"From the moment a creature becomes aware of God as God and of itself as self, the terrible alternative of choosing God or self for the centre is opened to it. This sin is committed daily by young children and ignorant peasants as well as by sophisticated persons, by solitaries no less than by those who live in society: it is the fall in every individual life, and in each day of each individual life, the basic sin behind all particular sins: at this very moment you and I are either committing it, or about to commit it, or repenting it.
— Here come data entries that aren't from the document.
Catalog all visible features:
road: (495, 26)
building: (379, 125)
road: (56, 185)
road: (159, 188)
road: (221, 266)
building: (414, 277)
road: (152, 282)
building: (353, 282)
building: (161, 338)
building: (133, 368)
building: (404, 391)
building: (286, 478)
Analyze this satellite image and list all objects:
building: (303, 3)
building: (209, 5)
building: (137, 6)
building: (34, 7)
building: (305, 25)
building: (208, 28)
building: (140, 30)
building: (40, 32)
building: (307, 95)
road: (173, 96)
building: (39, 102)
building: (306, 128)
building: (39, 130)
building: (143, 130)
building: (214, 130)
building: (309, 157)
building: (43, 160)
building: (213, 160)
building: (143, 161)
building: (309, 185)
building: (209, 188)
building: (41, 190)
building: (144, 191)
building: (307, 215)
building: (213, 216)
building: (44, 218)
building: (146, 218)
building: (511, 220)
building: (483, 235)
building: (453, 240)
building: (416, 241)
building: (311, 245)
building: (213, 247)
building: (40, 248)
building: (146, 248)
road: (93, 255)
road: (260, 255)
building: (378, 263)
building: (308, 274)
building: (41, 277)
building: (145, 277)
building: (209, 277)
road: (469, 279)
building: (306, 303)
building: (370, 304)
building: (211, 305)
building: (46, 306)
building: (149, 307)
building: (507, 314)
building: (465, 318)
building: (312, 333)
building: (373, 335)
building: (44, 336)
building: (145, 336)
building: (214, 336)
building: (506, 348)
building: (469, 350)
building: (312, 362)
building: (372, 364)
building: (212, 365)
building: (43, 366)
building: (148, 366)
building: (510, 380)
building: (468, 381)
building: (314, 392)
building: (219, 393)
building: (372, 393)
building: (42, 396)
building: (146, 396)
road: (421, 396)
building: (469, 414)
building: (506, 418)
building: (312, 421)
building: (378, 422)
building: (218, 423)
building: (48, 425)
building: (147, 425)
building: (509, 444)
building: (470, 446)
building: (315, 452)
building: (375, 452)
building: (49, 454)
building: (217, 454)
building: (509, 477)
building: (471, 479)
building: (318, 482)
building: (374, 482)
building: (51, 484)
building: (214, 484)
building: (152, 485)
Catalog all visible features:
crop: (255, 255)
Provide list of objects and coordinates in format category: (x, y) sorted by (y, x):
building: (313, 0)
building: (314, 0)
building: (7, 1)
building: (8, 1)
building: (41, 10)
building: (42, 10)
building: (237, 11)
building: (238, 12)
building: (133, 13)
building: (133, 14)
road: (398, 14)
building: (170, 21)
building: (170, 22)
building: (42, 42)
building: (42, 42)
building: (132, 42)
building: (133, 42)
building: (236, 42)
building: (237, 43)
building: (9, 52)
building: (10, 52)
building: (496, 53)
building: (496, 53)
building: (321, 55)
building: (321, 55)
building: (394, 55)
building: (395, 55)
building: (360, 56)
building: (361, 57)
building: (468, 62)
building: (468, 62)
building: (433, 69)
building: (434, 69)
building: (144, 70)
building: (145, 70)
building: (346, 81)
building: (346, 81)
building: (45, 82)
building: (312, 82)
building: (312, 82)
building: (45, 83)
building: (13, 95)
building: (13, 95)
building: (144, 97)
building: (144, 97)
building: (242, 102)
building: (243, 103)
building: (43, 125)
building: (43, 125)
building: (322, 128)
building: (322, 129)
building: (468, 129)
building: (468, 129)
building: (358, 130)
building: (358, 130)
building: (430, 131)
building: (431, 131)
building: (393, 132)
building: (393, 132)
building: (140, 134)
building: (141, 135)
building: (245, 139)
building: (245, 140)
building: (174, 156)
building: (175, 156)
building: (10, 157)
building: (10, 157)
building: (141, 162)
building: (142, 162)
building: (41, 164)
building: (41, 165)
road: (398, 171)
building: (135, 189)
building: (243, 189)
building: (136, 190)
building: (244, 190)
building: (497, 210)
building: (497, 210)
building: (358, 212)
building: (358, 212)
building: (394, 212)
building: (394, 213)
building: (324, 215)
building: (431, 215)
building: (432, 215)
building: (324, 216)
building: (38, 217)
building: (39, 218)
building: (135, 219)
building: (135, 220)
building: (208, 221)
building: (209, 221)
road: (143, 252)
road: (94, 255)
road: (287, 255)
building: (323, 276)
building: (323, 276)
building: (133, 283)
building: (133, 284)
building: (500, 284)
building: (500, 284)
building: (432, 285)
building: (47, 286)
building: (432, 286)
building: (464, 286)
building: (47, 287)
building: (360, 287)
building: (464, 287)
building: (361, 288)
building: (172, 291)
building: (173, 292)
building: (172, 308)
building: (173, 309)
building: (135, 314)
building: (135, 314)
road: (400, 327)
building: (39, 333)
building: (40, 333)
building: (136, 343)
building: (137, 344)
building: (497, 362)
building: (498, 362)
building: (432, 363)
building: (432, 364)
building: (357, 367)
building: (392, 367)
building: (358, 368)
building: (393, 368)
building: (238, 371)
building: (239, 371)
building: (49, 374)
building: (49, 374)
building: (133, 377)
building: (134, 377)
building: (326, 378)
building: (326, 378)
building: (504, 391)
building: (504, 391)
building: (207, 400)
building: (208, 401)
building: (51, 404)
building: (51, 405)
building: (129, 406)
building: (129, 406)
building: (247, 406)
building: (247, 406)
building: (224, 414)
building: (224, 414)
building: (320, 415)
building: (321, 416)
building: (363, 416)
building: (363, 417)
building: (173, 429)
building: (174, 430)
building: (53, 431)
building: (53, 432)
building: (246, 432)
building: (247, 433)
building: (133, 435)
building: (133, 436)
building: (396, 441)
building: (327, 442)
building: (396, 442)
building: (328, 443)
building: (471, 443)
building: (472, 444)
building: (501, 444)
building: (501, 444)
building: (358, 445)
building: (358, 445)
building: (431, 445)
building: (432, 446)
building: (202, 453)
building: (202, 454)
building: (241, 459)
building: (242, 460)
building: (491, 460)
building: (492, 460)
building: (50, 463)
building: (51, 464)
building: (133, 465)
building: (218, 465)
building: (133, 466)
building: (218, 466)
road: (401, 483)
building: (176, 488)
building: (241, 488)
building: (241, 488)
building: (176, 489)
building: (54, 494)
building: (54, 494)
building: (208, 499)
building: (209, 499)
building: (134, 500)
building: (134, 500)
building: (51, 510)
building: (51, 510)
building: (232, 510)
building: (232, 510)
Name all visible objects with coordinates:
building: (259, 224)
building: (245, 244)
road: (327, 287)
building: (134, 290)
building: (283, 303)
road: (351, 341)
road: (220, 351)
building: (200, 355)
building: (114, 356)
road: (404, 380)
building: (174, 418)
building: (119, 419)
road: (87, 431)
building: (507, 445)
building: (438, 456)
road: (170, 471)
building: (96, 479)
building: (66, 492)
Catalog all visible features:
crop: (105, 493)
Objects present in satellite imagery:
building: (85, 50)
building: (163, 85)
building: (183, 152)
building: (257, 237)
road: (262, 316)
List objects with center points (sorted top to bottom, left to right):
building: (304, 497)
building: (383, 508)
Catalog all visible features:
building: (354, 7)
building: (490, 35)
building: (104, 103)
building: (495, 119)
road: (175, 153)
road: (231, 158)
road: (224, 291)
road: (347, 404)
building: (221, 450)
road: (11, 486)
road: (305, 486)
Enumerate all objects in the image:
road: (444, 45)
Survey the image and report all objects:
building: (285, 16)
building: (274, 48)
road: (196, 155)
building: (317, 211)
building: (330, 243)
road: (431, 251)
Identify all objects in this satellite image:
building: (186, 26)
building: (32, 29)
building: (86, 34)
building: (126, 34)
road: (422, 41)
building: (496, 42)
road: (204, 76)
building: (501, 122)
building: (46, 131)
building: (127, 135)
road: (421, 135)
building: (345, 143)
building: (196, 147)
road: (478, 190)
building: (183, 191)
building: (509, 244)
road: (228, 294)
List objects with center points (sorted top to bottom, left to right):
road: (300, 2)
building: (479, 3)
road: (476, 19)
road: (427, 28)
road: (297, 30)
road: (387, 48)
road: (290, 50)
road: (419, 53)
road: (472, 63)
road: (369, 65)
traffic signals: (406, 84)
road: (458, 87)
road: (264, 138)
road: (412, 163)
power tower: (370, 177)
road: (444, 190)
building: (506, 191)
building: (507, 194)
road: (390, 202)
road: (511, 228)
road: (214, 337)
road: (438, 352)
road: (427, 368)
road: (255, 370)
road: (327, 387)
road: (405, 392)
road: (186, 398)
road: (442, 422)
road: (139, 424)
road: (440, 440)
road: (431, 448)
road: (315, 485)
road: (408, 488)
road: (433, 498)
We try, when we wake, to lay the new day at God's feet before we have finished shaving, it becomes our day and God's share in it is felt as a tribute which we must pay out of "our own" pocket, a deduction from the time which ought, we feel, to be "our own."...Thus all day long, and all the days of our life, we are sliding, slipping, falling away-as if God were, to our present consciousness, a smooth inclined plane on which there is no resting."
From The Problem of Pain
"The human spirit had turned from God and become its own idol, so that though it could still turn back to God, it could do so only by painful effort, and its inclination was self-ward. Hence pride and ambition, the desire to be lovely in its own eyes and to depress and humiliate all rivals, envy, and restless search for more, and still more, security , were now the attitudes that came easiest to it...A new species, never made by God, had sinned itself into existence."